Ruby's character encoding and Unicode support is pretty strong. I'm intrigued ho...

pyre · on Oct 19, 2011

tchrist's OSCON Unicode talks:

http://98.245.80.27/tcpc/OSCON2011/index.html

Specifically the third talk:

http://98.245.80.27/tcpc/OSCON2011/gbu.html http://98.245.80.27/tcpc/OSCON2011/gbu.pdf

Excerpts:

  Its String functions like upcase or capitalize won’t even look at
  anything but ASCII. 

  It’s completely missing a whole lot of critical Unicode
  functionality:

    casemapping & -folding
    grapheme support
    normalization
    collation
    text segmentation, &c &c &c. 


  Every Ruby string carries around its encoding, instead of sanely
  unifying into Unicode internally like nearly everything else does.

Also:

  > baked right in to the language

is not synonymous with "intelligently implemented"

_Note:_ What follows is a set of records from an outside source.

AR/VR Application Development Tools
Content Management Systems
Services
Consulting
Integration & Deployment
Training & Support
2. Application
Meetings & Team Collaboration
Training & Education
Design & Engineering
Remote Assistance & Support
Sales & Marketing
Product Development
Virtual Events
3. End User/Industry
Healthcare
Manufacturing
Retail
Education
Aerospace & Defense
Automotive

Note that I wasn't implying that "half-ass," "partial," and "just plain wrong" necessarily all apply to Python and/or Ruby's implementations. Some may apply to some areas while others may not, and really this extends outside of just Python and Ruby, but I'm trying to stay in context here.

petercooper · on Oct 19, 2011

This is interesting stuff - thanks for sharing, I'll be checking it out. The upcase/downcase stuff definitely checks out so far :-)